As sacerdotisas em potencial encontram fortes objeções também entre as próprias mulheres. Em Belo Horizonte, Maria lzabel Adami de Carvalho Potenza, colaboradora católica do jornal "Estado de Minas", onde escreve a coluna "Testemunho Cristão", acha uma "autêntica palhaçada" oferecer uma paróquia à mulher. "A ideia é tão absurda como substituir o pão e o vinho da Eucaristia por uma simples maçã ou goiaba."
Pontos a favor
Ao lado dessas desanimadoras objeções têm surgido ultimamente sinais alentadores de que o Vaticano está pelo menos preocupado em redimir a imagem feminina, aliviando-a do duro jugo imposto logo após a criação e introduzindo-a numa nova situação descrita por São Paulo:"Em Cristo não há mais nem judeu, nem grego, nem livre, nem escravo, nem homem, nem mulher". Nas cerimônias de casamento já não se insiste na exortação às mulheres para que sejam submissas ao marido, mas sim na necessidade de um amor e respeito mútuos. Hoje, durante a missa, uma mulher já pode ir à frente e fazer a leitura da epístola - privilégio reservado até pouco tempo apenas aos homens - sem as restrições existentes até o começo de 1968 (a leitora tinha de ser "uma mulher de certa idade e vestida à rigor").

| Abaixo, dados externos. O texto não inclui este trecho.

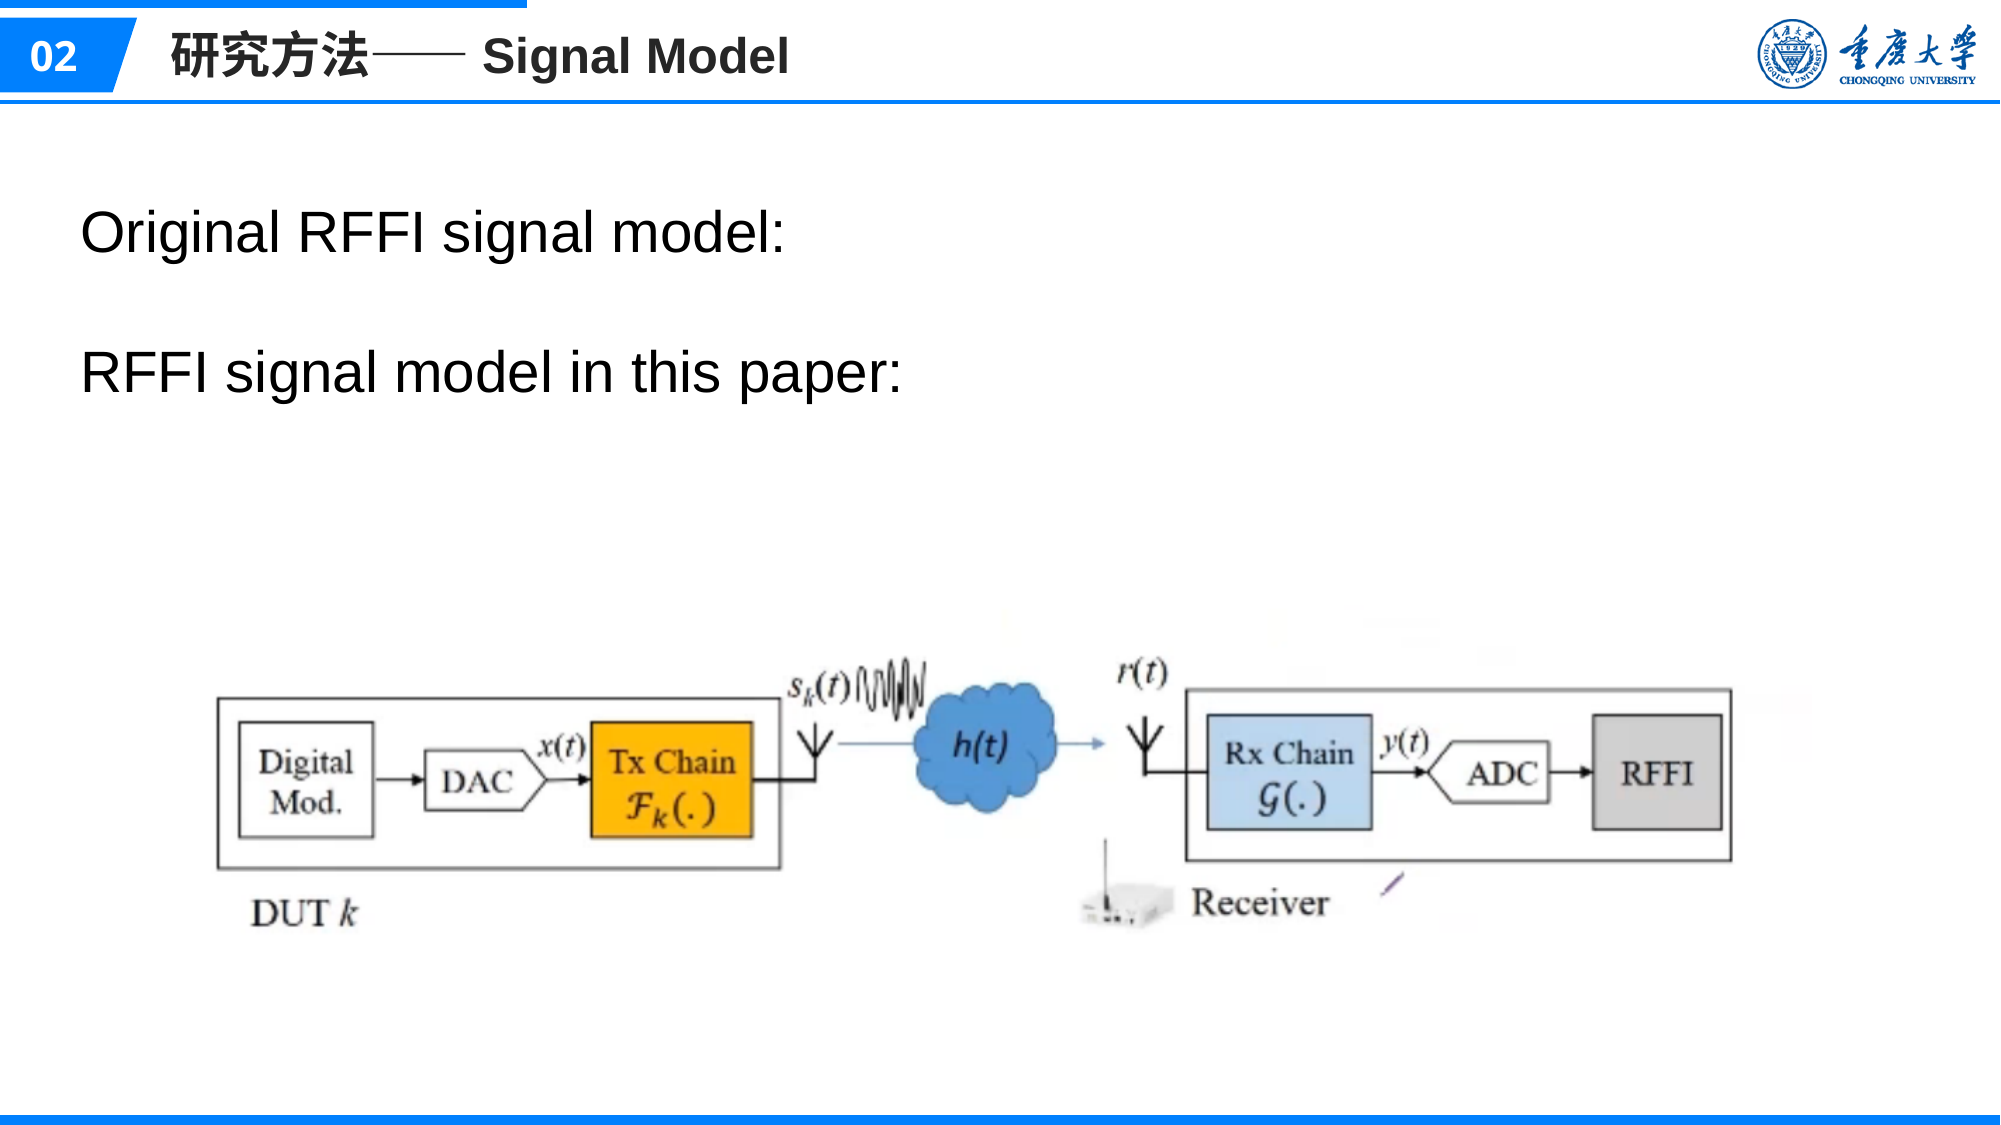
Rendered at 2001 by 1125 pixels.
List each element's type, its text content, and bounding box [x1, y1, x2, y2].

A necessidade tomou comum a imagem de uma freira distribuindo a comunhão em lugares onde faltam padres. No Brasil, a iniciativa de entregar uma paróquia aos cuidados de freiras partiu, em 1963, de Dom Eugênio de Araújo Sales, cardeal-arcebispo de Salvador, então arcebispo de Natal: no município de Nísia Floresta, Rio Grande do Norte, quatro irmãs da Congregação de Jesus Crucificado deixaram seus conventos para assumir todos os encargos do padre, que passava por lá apenas para confessar ou rezar a missa. A frequência de homens à igreja, ao contrário do que temia a diocese, aumentou, e com ela a colaboração nas atividades de assistência social.
Para levar mais adiante essas conquistas, as defensoras do sacerdócio feminino citam também argumentos numéricos: de 250 milhões de católicas no mundo todo, perto de 35 milhões pertencem a organizações femininas leigas. O número de freiras chega a 1 milhão. E do total de católicos praticantes estima-se que dois terços sejam mulheres. "Até o presente", conclui a filosofa francesa Yvonne Pellé-Douel, "foi a metade do povo de Deus que legislou para a totalidade."
Mas o principal, na opinião de Marlene Tuininga, é a necessidade de desmistificar a mulher: "Fazê-la descer do pedestal de Maria, levantá-la da sua queda no Paraíso, para que contribua em toda a sua medida de ser humano".
Texto sem autoria identificada, publicado na revista "Veja", n.89, 20 de maio de 1970, Editora Abril, São Paulo, excertos pp. 59-62. Digitado, adaptado e ilustrado para ser postado por Leopoldo Costa. A ortografia foi atualizada pelo digitador.